When her stare went blank with bewilderment, he gave her a shake. "What about it? I'll be happy to oblige. If you're not too keen about comfort, I can take you on the floor, or up against the wall."

She tore from his hold. But before she put her back to him and her hands to her face, he glimpsed anguish, not the anger or revulsion he expected.

He swallowed the lump of remorse in his throat, but the sour aftertaste thickened the words he forced out. "Make up your mind. It's now or never. Do you submit to the last wish of a walking dead man? Or do you get us out of here?"

Her back went rigid, and she whirled in place. Even before she spoke, her unflinching gaze warned him he underestimated her again. "I'm no simpering fool, Tynan. I've been kissed before. I've made love, too, in places that would make the floor feel like a soft bed."

Sudden fury at the knowledge she'd taken pleasure with another man, maybe several men, tightened his throat. Yet he waved a dismissive hand at her.

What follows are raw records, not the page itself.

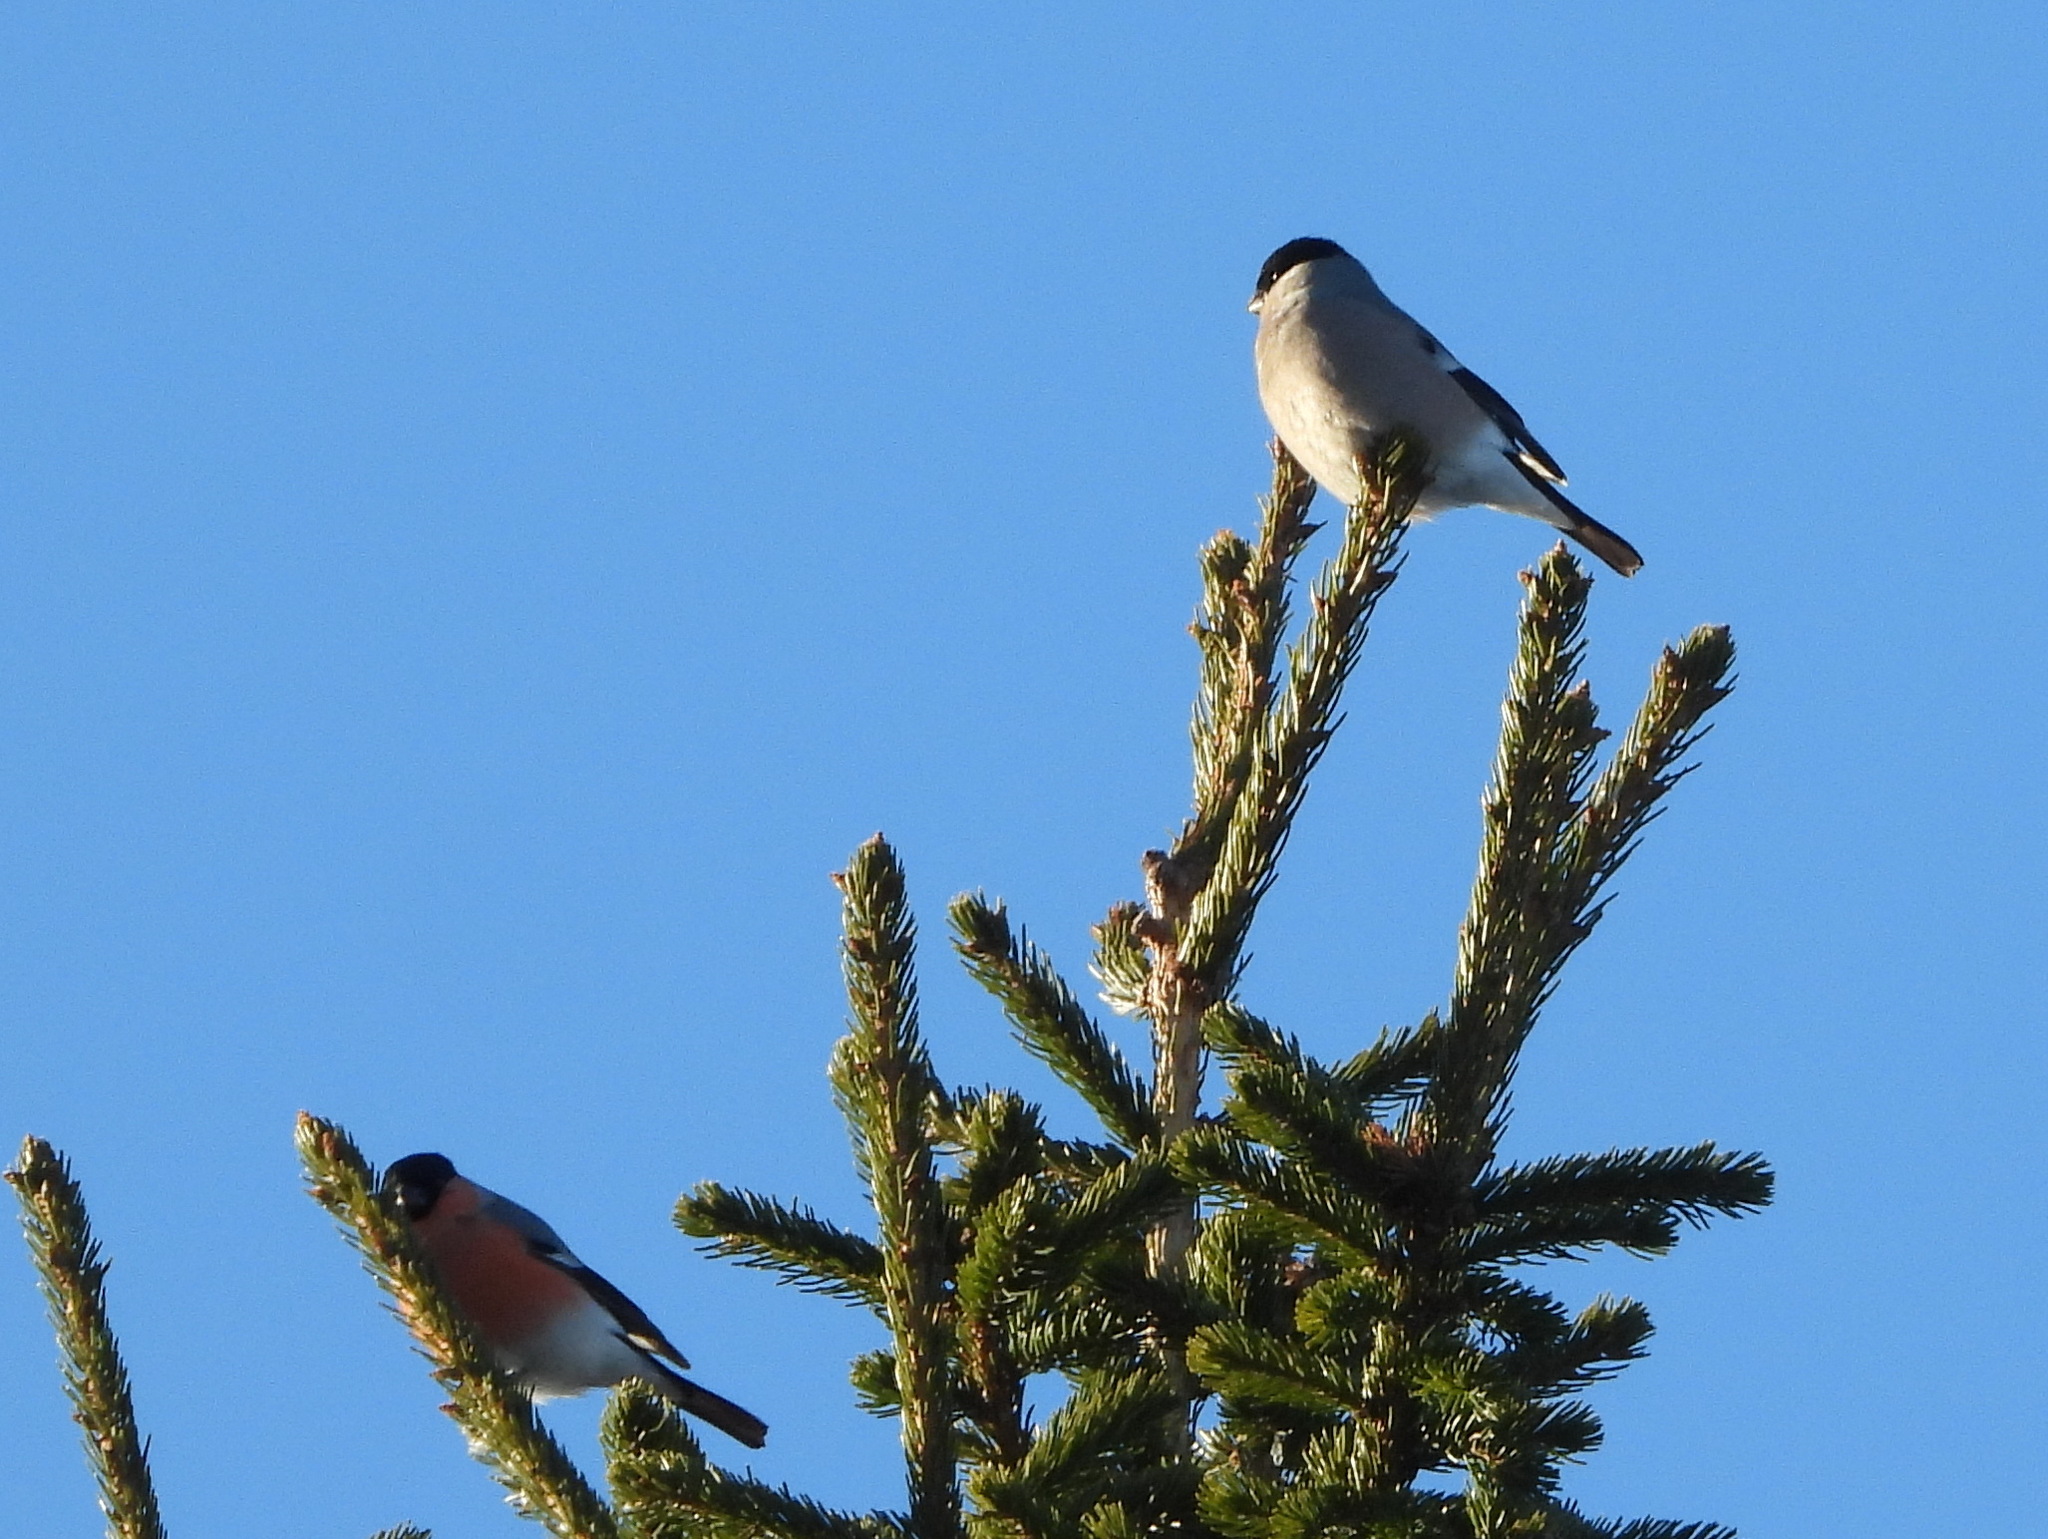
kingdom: Animalia
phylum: Chordata
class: Aves
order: Passeriformes
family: Fringillidae
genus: Pyrrhula
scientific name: Pyrrhula pyrrhula
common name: Eurasian bullfinch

She took a tottering step forward and swatted his hand aside with her own. "I know the difference between raw desire and honest need. Maybe what happened between us wasn't all sweetness and purity, but it wasn't simple lust. And if you didn't feel anything more, then what happens to you the day after tomorrow doesn't matter. Inside you're already dead."

He could take no more of the harangue. "Maybe I am!"

Again he lied. Inside he felt anything but dead. The sizzle of electricity sparked by her kisses still heated his skin. Jealousy of her past lovers clawed at his insides.

He had no right to those feelings. Not one of them. Yet, she dragged them out of the darkest recesses of his being into the light of day. He was better off soul-dead. He should hate her for reviving him.

But it wasn't hate he felt as he glared at her in the dull, amber light. He dared not define the emotion seething inside him. Giving it a name meant giving it power over him. He'd already surrendered enough of himself to this Terran female. "Stop trying to save me, Kaljin. I don't want it. I don't need it..."

"I don't believe it!"

Any other woman, and most men he knew, would cower or sulk in the wake of the last few minutes. Marista Kaljin only lifted her head higher, as if the pose gave her some sort of moral authority. The woman wouldn't give up!

Frustrated to the point of weariness, he balled his hands. "What would you have me do? Start something I can't finish? I've never done that, and I won't now. I have no future. Nor does anyone who takes my part."

She blew out a hard breath of disgust. "Mother Creation, you don't deserve my help."
He snorted. "We finally agree on something..."

Her fierce scowl cut off his words. "You don't deserve my help, but damn it all, Tynan, you're going to get it whether you want it or not. Neither do I start something unless I intend to finish it."